What this task involves - Below are entries; output exactly the lines from the one with "line: (277, 70)" to the one with "part: (280, 299) -> (412, 440), size x1.67", both included, and nothing else.

Material for this task -
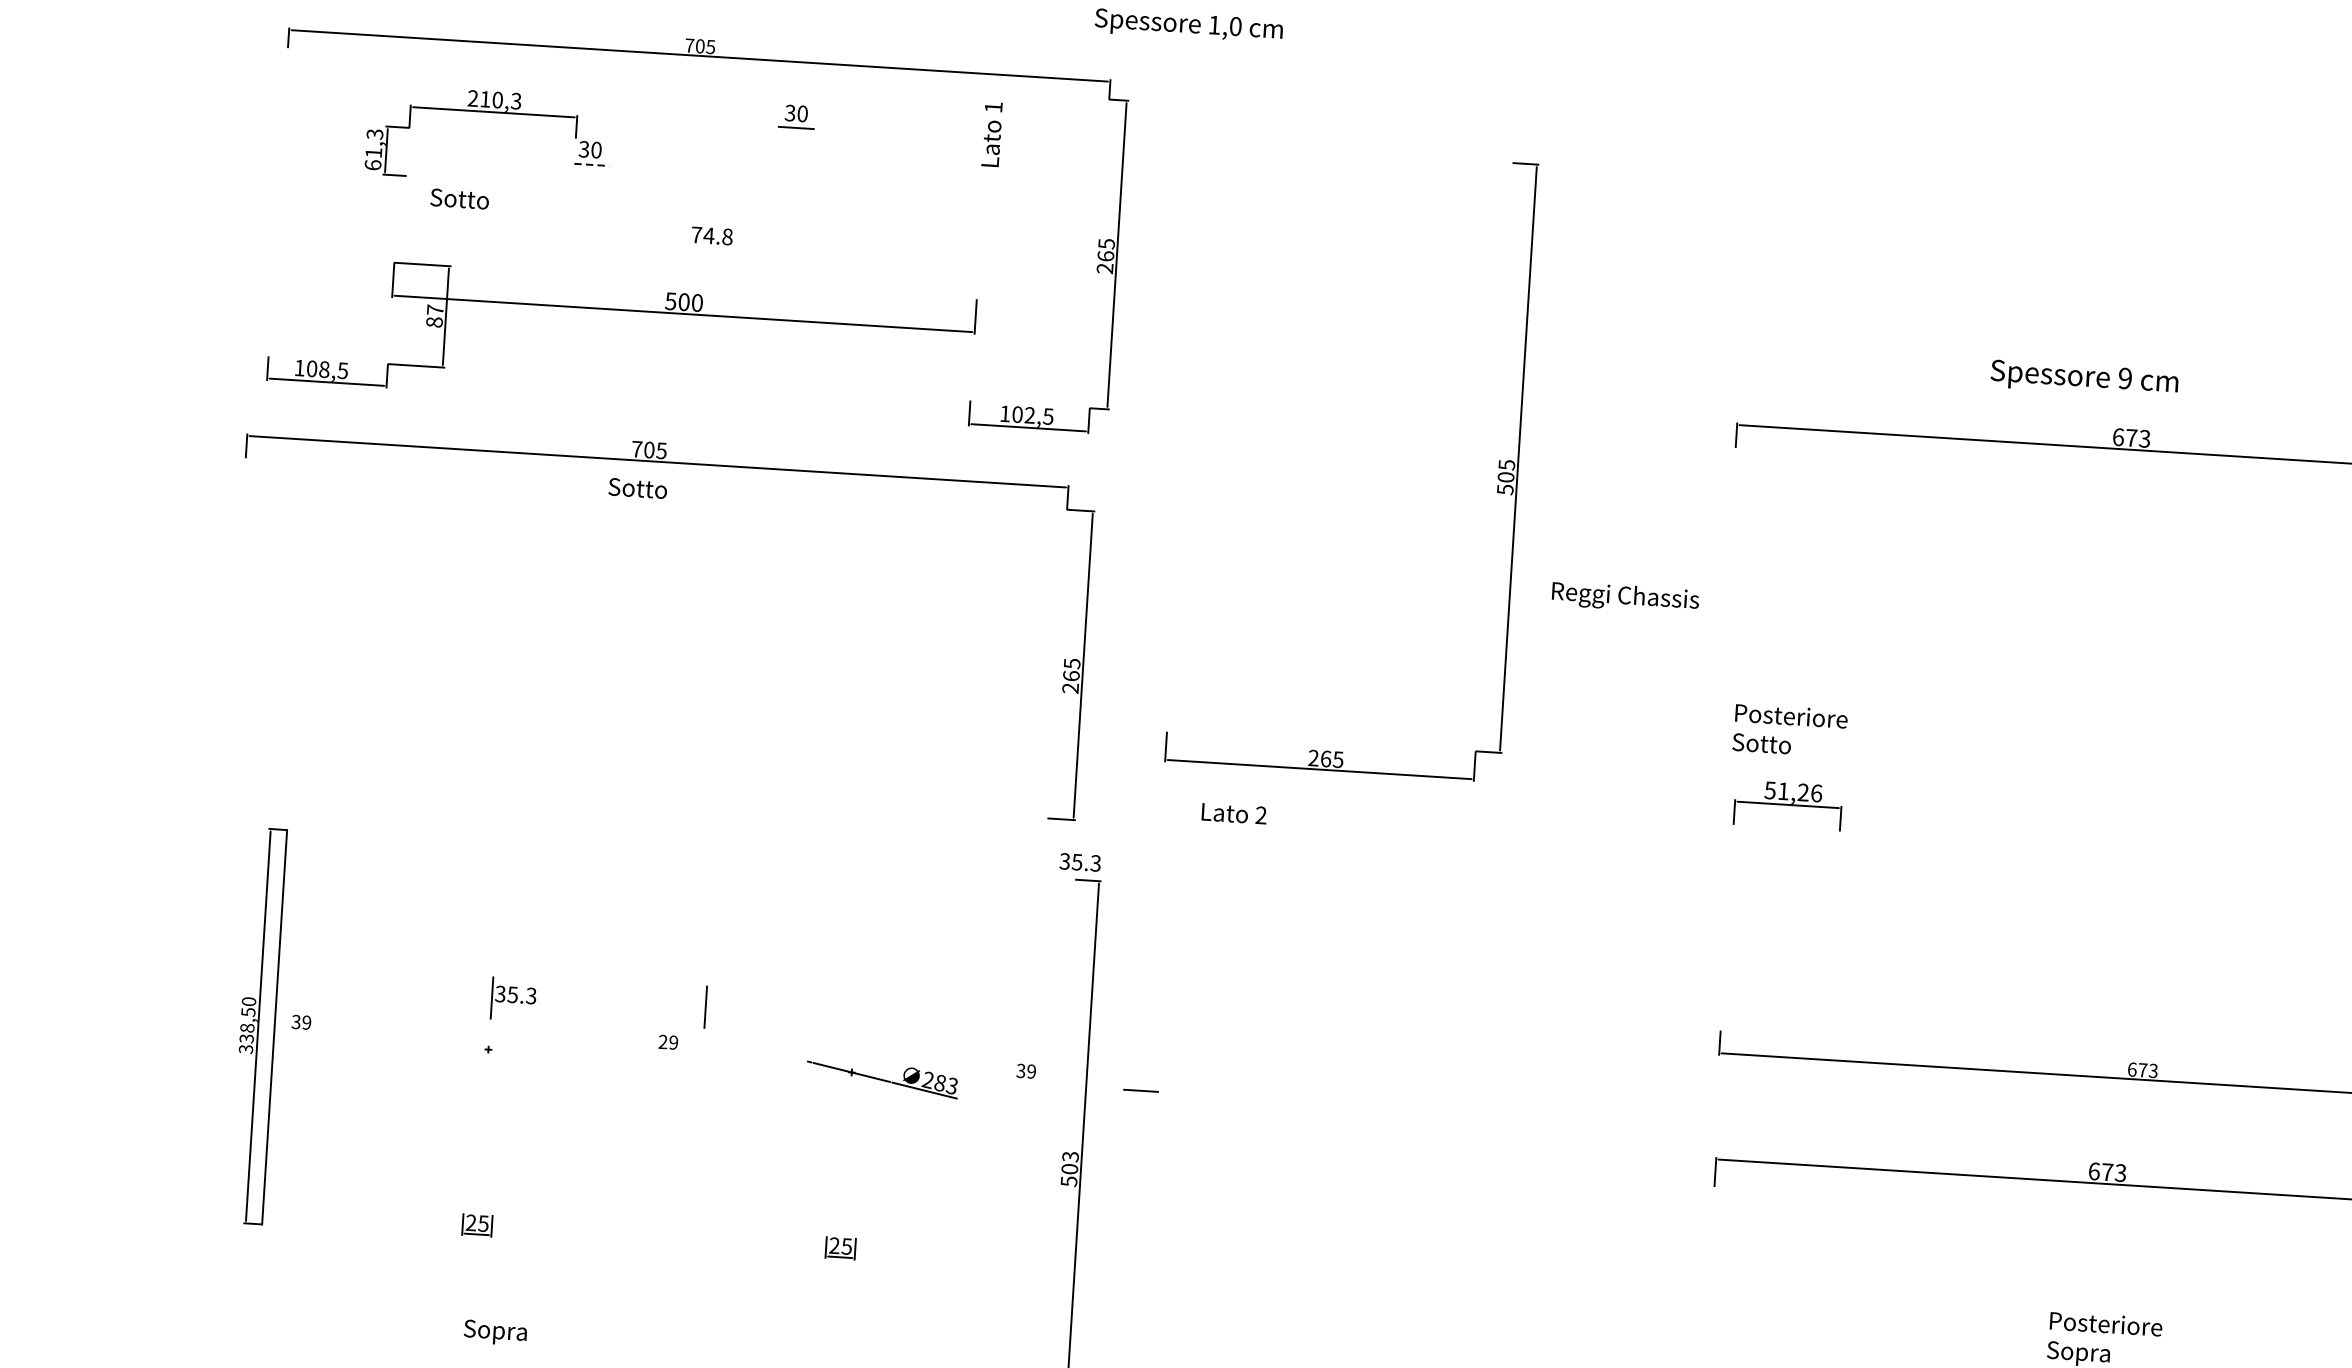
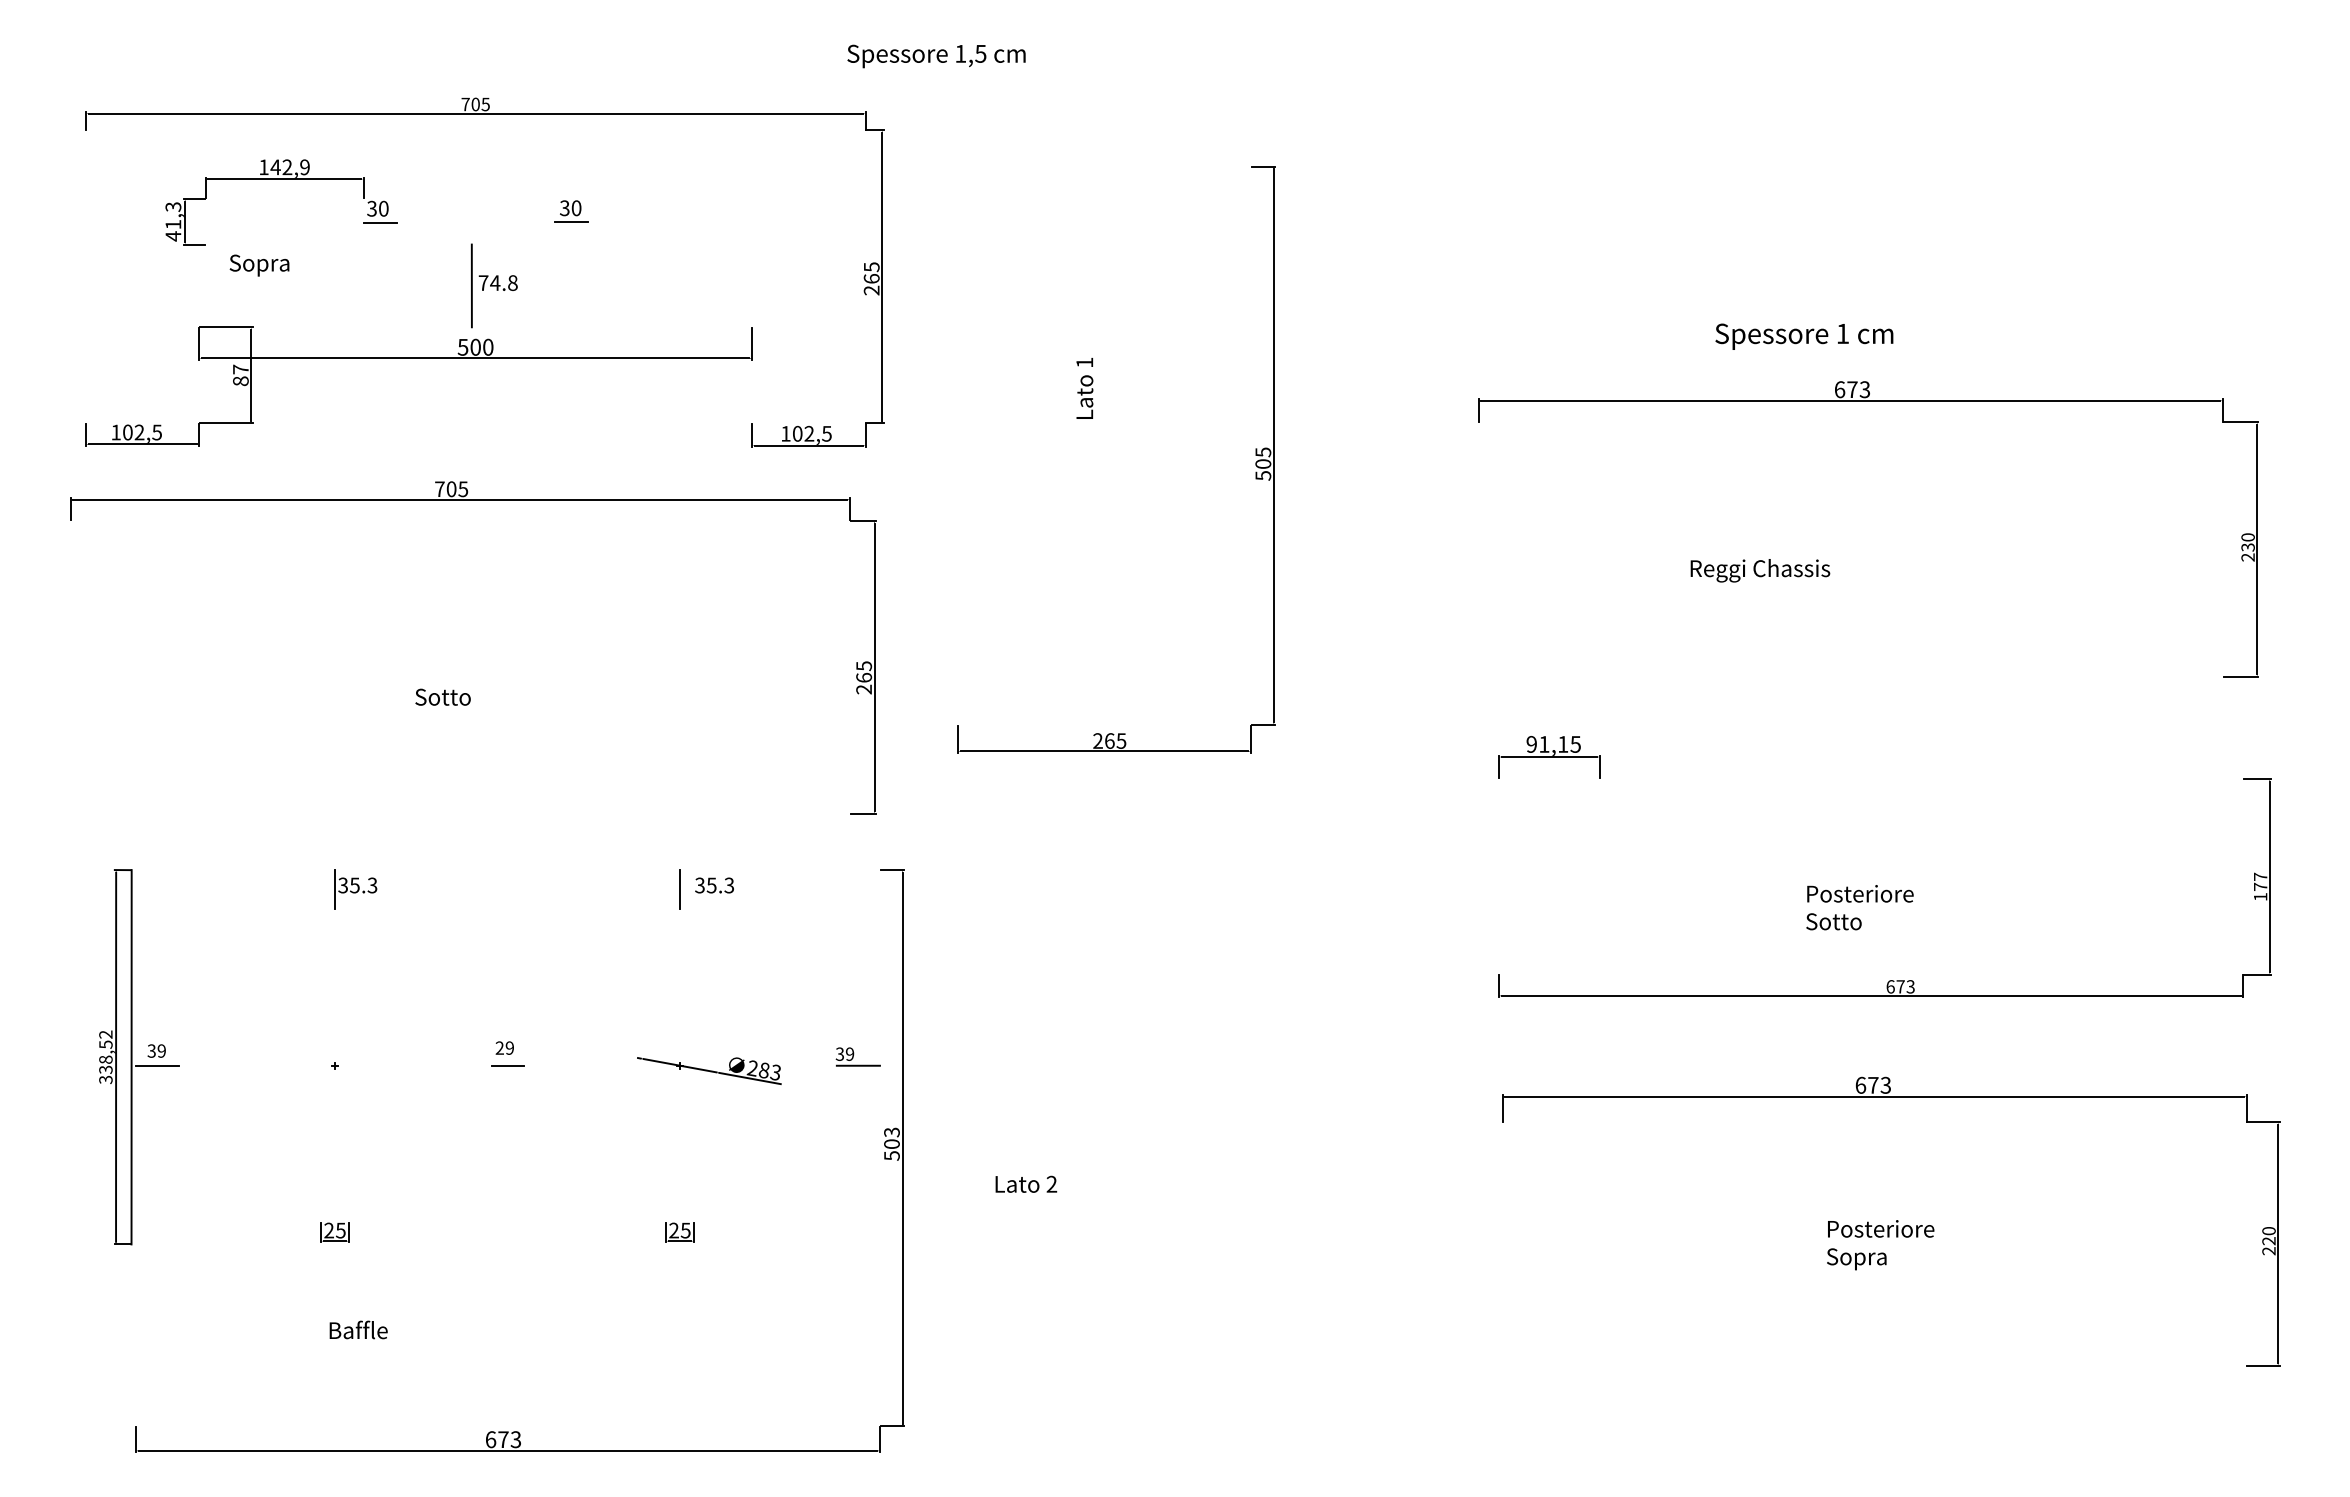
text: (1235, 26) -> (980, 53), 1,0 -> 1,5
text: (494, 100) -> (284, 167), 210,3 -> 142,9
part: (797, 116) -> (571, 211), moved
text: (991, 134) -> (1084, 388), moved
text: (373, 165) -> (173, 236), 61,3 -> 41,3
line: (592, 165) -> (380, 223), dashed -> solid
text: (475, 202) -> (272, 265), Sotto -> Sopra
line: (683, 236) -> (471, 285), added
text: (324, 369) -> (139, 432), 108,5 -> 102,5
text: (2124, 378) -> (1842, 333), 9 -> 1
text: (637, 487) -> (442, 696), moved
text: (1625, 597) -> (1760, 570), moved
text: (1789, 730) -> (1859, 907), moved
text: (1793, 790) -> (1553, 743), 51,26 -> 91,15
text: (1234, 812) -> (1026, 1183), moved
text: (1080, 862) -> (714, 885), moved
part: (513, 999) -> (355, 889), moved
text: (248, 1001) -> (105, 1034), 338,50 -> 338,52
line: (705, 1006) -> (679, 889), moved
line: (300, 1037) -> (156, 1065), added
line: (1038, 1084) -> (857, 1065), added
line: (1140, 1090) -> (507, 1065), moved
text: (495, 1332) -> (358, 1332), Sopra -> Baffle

==

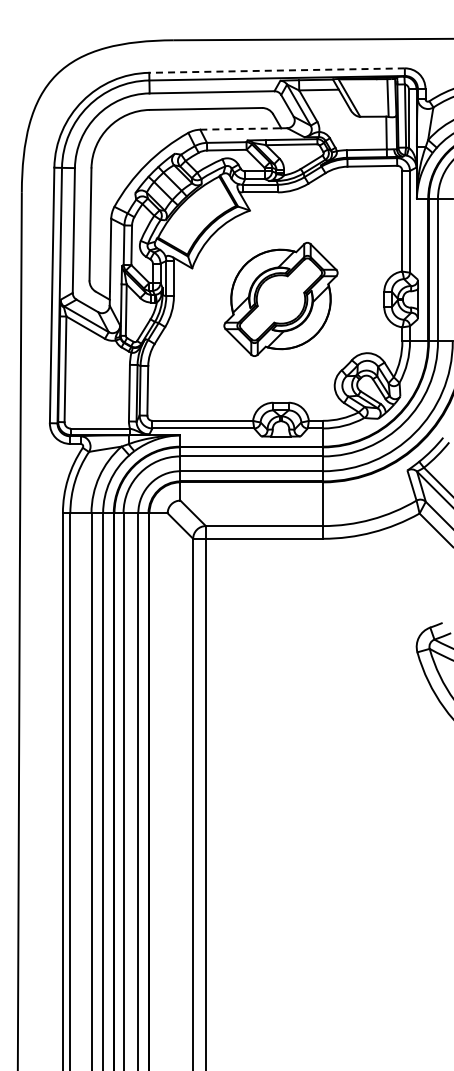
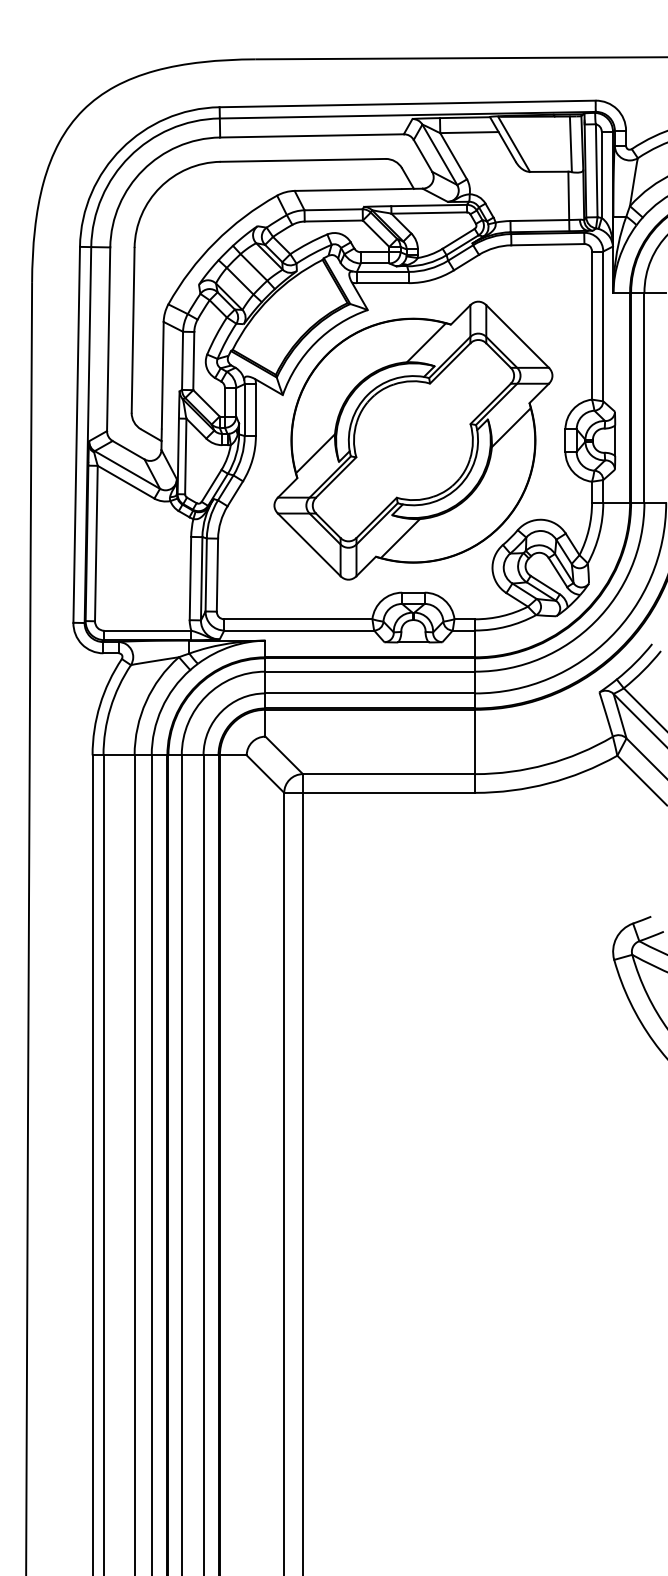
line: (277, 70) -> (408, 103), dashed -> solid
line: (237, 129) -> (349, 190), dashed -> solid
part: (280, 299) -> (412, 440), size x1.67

Exercise solution -
line: (277, 70) -> (408, 103), dashed -> solid
line: (237, 129) -> (349, 190), dashed -> solid
part: (280, 299) -> (412, 440), size x1.67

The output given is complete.